Transformations

transRotX/Y/Z

transRotX(angle := LREAL)

transRotY(angle := LREAL)

transRotZ(angle := LREAL)

Rotation around the respective axis by the given angle in the user-defined angle unit. The rotation is pushed onto the stack of transformations. The angle value is interpreted using the current angle-unit. See section Transformations for details.

Example:

The resulting path of the following example is shown in Figure “ExampleTransRotZ”.

N10 G01 X30 Y0 F6000
!transRotZ(45);
N20 G01 X30 Y0
!transRotZ(45);
N30 G01 X30 Y0
!transPop();
!transPop();
M02
Transformations 1:

Figure “ExampleTransRotZ”.

transRotA

transRotA(x:=LReal, y:=LReal, z:=LReal, angle:=LReal)

Rotate around vector [x,y,z] by the given angle. The rotation is pushed onto the stack of transformations. The angle value is interpreted using the current angle-unit. See section Transformations for details.

Transformations 2:

The vector [x,y,z] must not be the zero vector.

Example:

The resulting path of the following example is shown in Figure “ExampleTransRotA”. The first invocation of transRotA rotates the PCS (program coordinate system) around the positive Z-axis (right-hand rule) by 45 degree. The second invocation rotates around the negative Z-axis by the same angle, i.e. into the opposite direction. The combination of both rotations is the identity transformation.

!transRotA(0,0,1,45);
N10 G01 X30 Y0 F6000
!transRotA(0,0,-1,45);
N20 G01 X30 Y0
!transPop();
!transPop();
M02
Transformations 3:

Figure “ExampleTransRotA”.

--- --- ---

Problem a: Translate this sentence from the transformations page into German: "The vector [x,y,z] must not be the zero vector."
The rows after this are separate material, unrelated to the transformations page.

Material provided:
--- --- ---

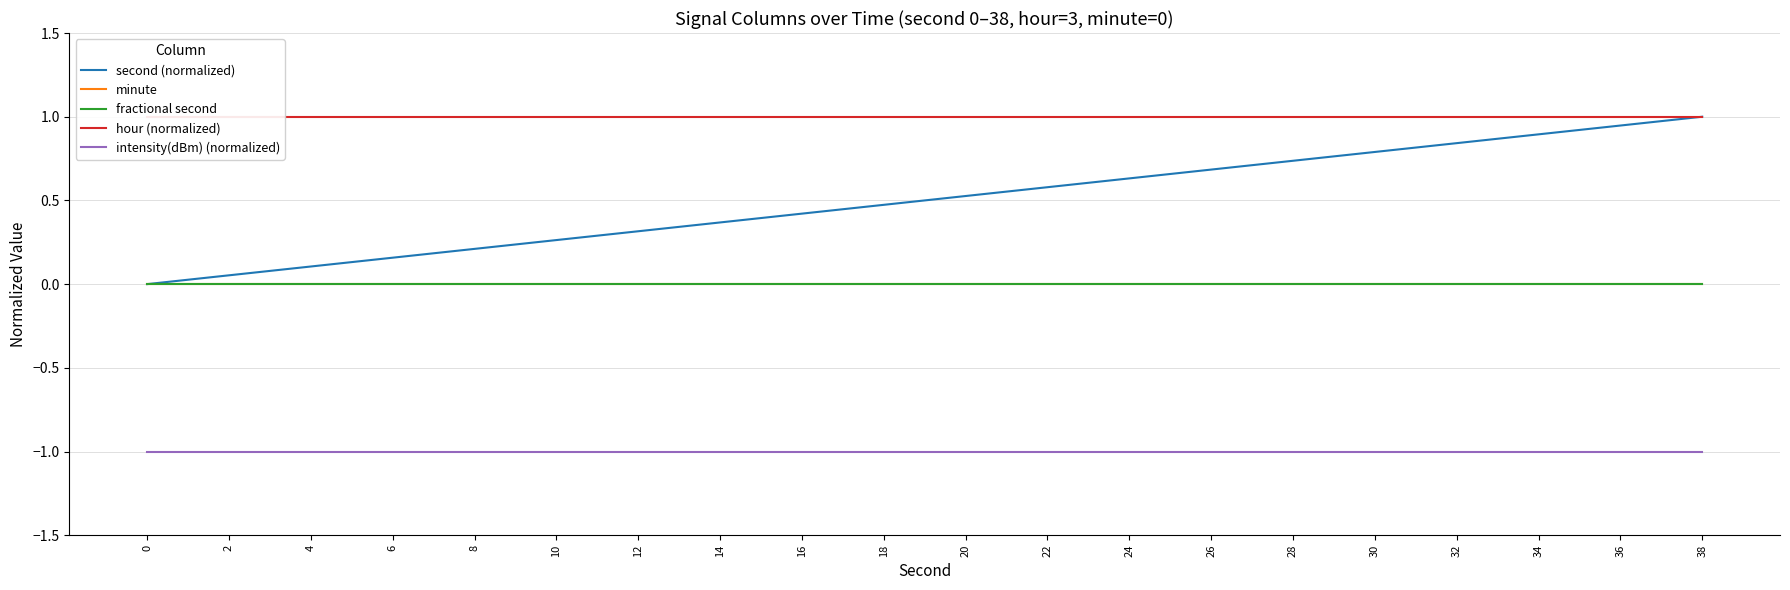

The value of intensity(dBm) (normalized) at 28 is -1.0. True or false?

True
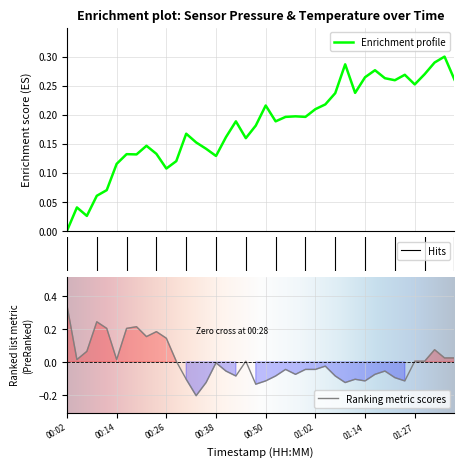

What is the difference between the maximum and minimum values in the temperature series?

0.6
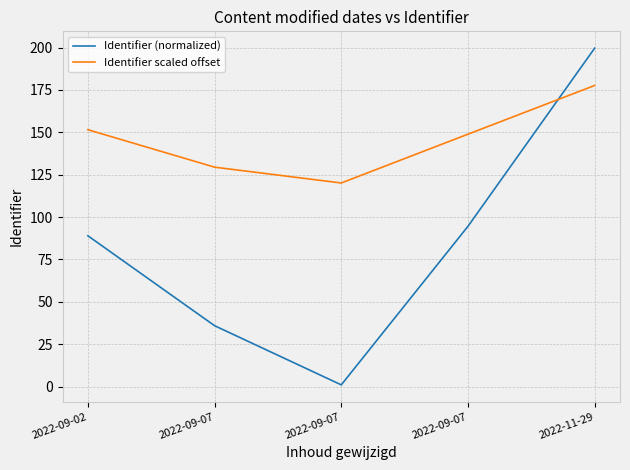

What are all the series names shown in the legend?

Identifier (normalized), Identifier scaled offset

--- --- ---

Problem b: Lay out the rows from the line with "What is the" through the end of the rows as a JSON list of strings, one string per line. Skip blank lines and leave the pictures out.

Solution a: Der Vektor [x,y,z] darf nicht der Nullvektor sein.

Solution b:
[
  "What is the difference between the maximum and minimum values in the temperature series?",
  "0.6",
  "What are all the series names shown in the legend?",
  "Identifier (normalized), Identifier scaled offset"
]